*** Begin section ***

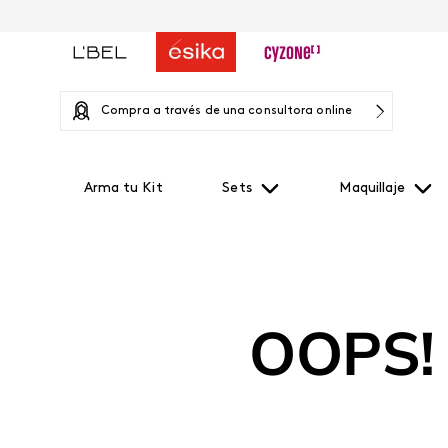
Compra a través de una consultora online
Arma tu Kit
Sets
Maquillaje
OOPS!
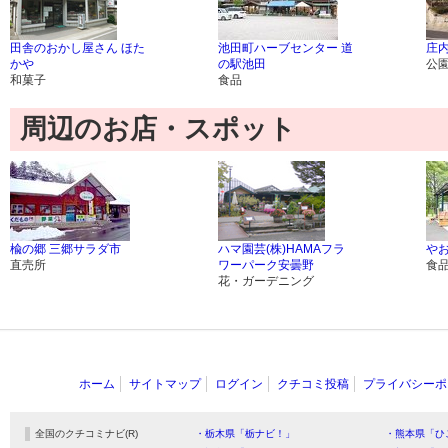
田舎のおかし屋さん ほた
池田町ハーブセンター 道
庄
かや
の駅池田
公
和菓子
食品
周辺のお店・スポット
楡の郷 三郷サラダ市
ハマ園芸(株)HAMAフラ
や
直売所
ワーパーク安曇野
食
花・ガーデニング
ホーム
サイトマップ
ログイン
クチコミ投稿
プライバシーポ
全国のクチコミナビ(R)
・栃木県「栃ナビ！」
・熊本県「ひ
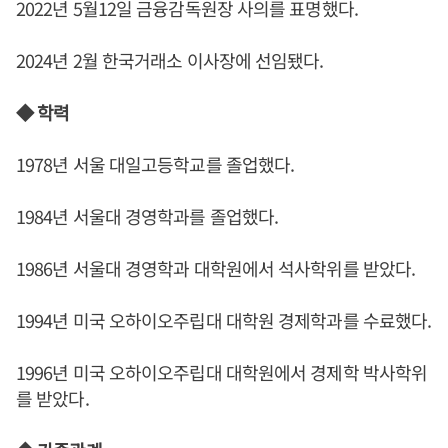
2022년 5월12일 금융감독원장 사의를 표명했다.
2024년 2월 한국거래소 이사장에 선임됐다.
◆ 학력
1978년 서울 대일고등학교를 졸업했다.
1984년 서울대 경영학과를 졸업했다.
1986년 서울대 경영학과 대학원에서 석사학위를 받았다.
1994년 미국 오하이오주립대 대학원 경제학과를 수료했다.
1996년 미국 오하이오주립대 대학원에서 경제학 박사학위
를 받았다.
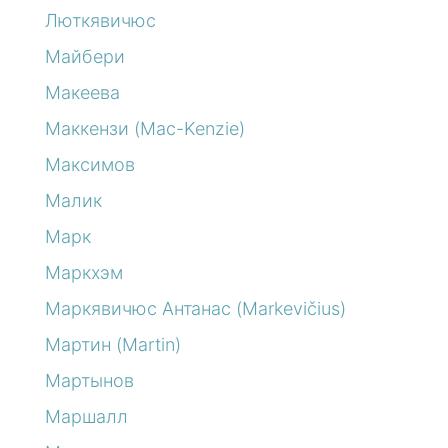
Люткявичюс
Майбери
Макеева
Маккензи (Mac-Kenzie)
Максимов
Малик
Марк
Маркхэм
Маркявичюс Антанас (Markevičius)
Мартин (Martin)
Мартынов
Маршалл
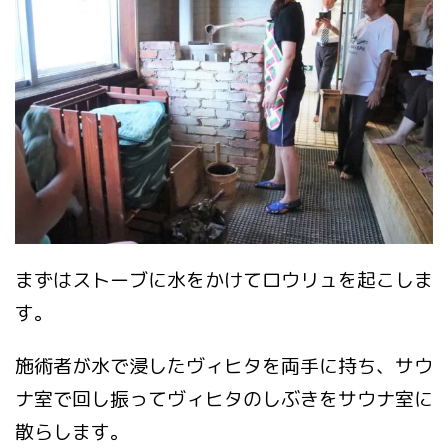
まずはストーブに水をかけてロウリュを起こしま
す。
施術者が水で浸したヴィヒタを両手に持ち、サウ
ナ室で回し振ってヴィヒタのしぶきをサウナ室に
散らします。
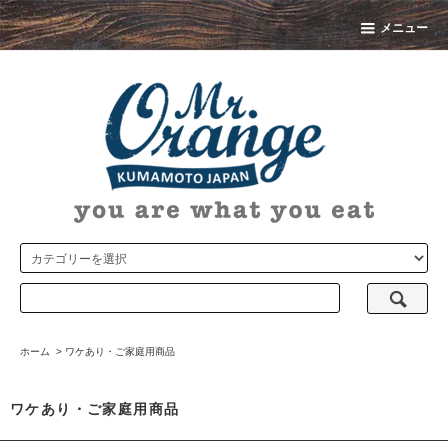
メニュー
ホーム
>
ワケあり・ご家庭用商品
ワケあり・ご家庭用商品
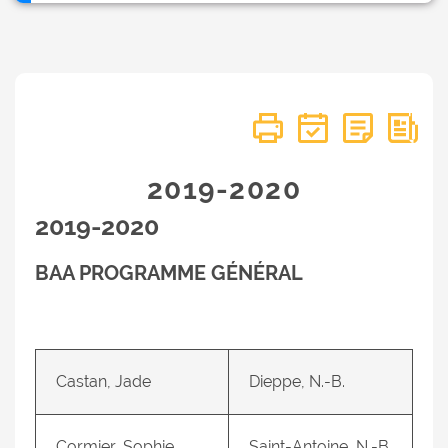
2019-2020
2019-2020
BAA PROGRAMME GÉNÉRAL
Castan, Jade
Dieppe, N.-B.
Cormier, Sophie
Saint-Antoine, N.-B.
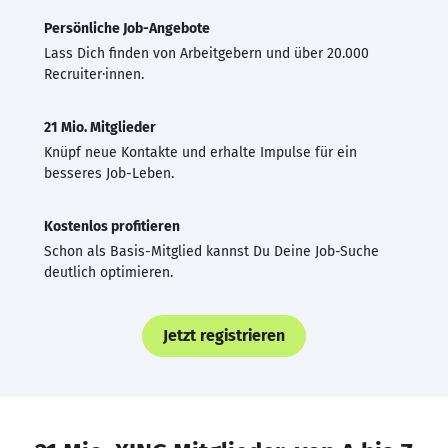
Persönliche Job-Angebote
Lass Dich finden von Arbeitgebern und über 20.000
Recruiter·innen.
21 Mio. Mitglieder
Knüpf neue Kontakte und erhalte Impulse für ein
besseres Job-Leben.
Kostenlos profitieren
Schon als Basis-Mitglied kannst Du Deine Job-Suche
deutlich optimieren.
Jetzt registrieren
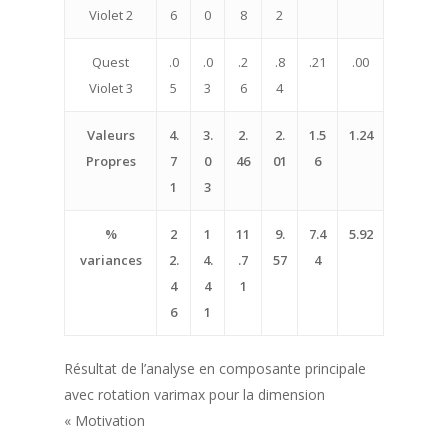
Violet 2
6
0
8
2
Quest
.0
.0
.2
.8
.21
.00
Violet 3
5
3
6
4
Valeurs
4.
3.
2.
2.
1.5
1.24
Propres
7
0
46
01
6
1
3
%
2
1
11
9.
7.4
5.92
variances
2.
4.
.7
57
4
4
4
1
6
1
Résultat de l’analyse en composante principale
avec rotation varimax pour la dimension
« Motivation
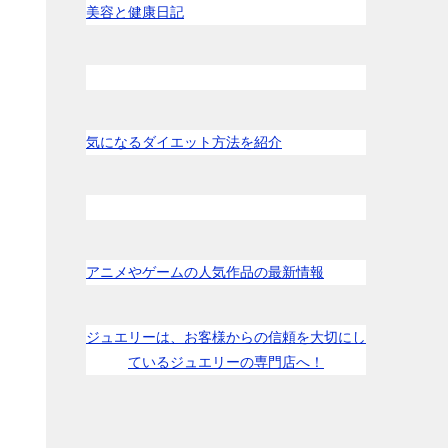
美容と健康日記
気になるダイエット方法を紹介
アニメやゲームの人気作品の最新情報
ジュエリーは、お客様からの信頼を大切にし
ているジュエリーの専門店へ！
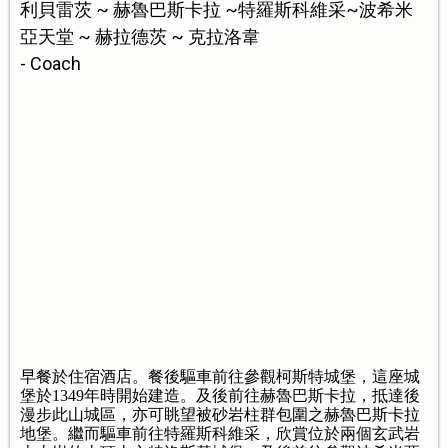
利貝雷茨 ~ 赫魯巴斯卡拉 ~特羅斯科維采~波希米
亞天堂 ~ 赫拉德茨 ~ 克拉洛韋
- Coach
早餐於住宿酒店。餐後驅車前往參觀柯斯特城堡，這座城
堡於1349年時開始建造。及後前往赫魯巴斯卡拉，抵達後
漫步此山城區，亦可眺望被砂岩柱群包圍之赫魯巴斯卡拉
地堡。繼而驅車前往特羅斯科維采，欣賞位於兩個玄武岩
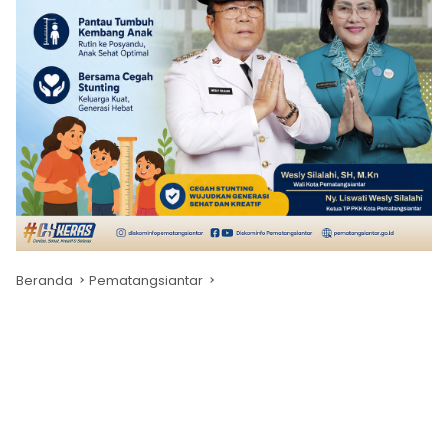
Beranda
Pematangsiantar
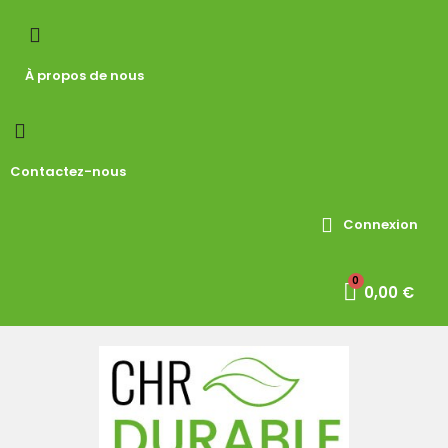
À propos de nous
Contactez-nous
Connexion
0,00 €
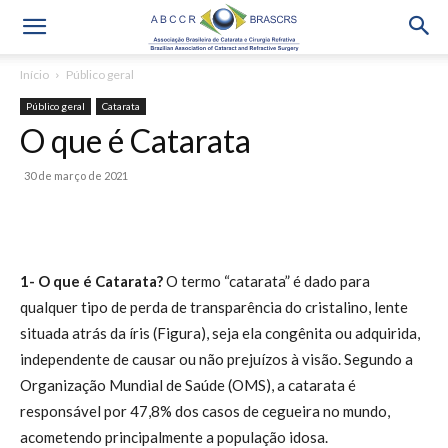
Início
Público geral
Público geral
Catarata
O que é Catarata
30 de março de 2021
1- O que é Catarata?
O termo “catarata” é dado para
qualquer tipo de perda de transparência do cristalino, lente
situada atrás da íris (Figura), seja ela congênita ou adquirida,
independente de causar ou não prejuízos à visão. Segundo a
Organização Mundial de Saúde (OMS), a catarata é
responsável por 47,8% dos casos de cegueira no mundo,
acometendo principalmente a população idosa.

*** End section ***
*** Begin section ***

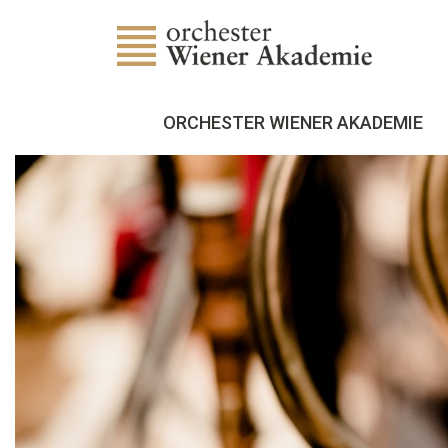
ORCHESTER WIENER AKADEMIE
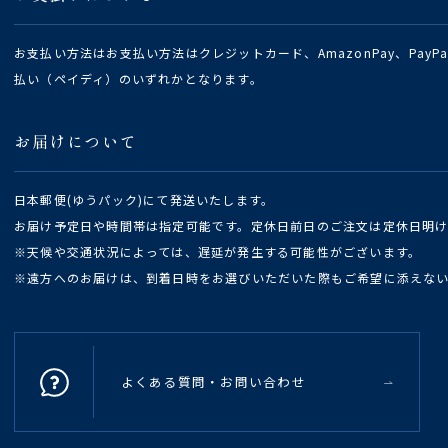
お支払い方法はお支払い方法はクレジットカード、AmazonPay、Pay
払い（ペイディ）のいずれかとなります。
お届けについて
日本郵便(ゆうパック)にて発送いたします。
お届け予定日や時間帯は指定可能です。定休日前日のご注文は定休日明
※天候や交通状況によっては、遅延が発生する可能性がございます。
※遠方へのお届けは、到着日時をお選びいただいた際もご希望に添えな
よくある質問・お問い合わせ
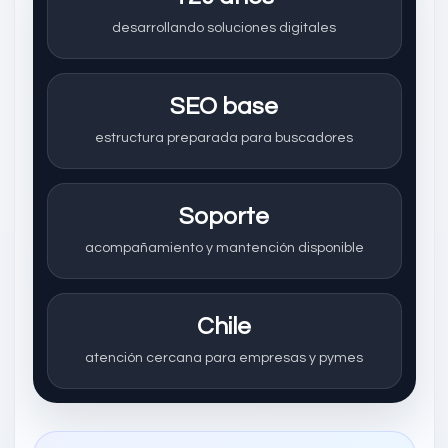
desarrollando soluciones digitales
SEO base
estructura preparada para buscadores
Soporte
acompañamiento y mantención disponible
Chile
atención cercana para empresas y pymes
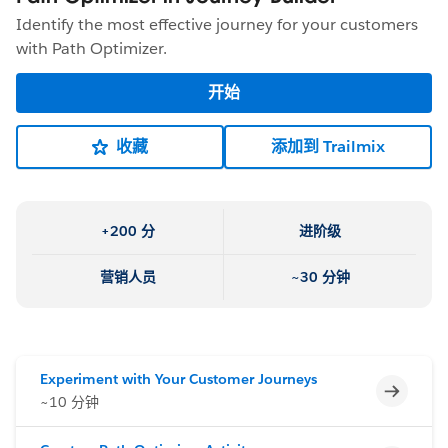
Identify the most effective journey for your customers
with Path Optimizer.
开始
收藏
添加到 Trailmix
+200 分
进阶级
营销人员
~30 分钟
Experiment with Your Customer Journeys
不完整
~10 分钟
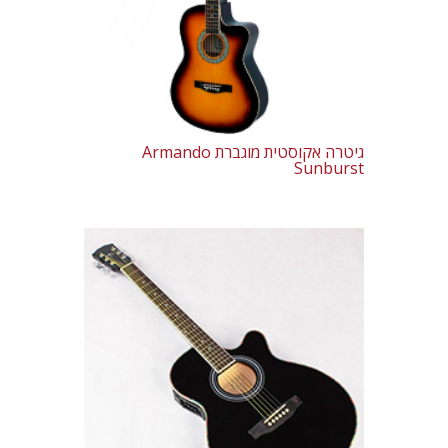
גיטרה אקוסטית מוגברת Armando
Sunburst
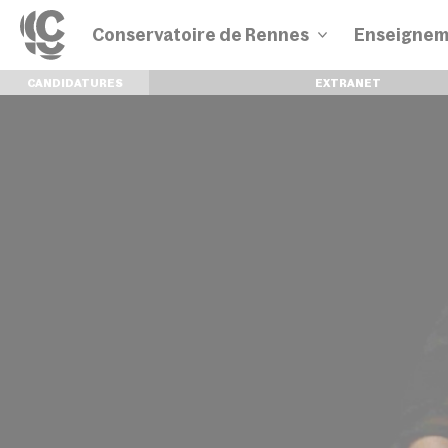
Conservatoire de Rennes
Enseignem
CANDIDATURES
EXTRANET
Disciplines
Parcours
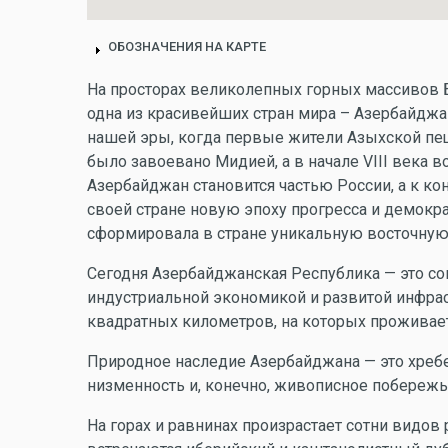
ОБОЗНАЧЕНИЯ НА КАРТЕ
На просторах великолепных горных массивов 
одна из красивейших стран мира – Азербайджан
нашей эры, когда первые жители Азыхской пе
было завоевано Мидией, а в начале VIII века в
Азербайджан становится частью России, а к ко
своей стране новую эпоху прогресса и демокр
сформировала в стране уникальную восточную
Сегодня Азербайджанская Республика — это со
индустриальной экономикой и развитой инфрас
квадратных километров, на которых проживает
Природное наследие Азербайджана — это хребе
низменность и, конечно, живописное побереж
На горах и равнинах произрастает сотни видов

*** End section ***

TASK DETAILS => Please reproduce the lines of the listing above between the line holding "Compra a través de una consultora online" and the line holding "Saint-Antoine, N.-B.", inclusive, substituting "Cosméticos" for "Maquillaje" and leaving all else unchanged. Omit the pictures from your answer.

SOLUTION TO THIS EXERCISE =>
Compra a través de una consultora online
Arma tu Kit
Sets
Cosméticos
OOPS!
田舎のおかし屋さん ほた
池田町ハーブセンター 道
庄
かや
の駅池田
公
和菓子
食品
周辺のお店・スポット
楡の郷 三郷サラダ市
ハマ園芸(株)HAMAフラ
や
直売所
ワーパーク安曇野
食
花・ガーデニング
ホーム
サイトマップ
ログイン
クチコミ投稿
プライバシーポ
全国のクチコミナビ(R)
・栃木県「栃ナビ！」
・熊本県「ひ
2022년 5월12일 금융감독원장 사의를 표명했다.
2024년 2월 한국거래소 이사장에 선임됐다.
◆ 학력
1978년 서울 대일고등학교를 졸업했다.
1984년 서울대 경영학과를 졸업했다.
1986년 서울대 경영학과 대학원에서 석사학위를 받았다.
1994년 미국 오하이오주립대 대학원 경제학과를 수료했다.
1996년 미국 오하이오주립대 대학원에서 경제학 박사학위
를 받았다.
Люткявичюс
Майбери
Макеева
Маккензи (Mac-Kenzie)
Максимов
Малик
Марк
Маркхэм
Маркявичюс Антанас (Markevičius)
Мартин (Martin)
Мартынов
Маршалл
まずはストーブに水をかけてロウリュを起こしま
す。
施術者が水で浸したヴィヒタを両手に持ち、サウ
ナ室で回し振ってヴィヒタのしぶきをサウナ室に
散らします。
メニュー
ホーム
>
ワケあり・ご家庭用商品
ワケあり・ご家庭用商品
2019-2020
2019-2020
BAA PROGRAMME GÉNÉRAL
Castan, Jade
Dieppe, N.-B.
Cormier, Sophie
Saint-Antoine, N.-B.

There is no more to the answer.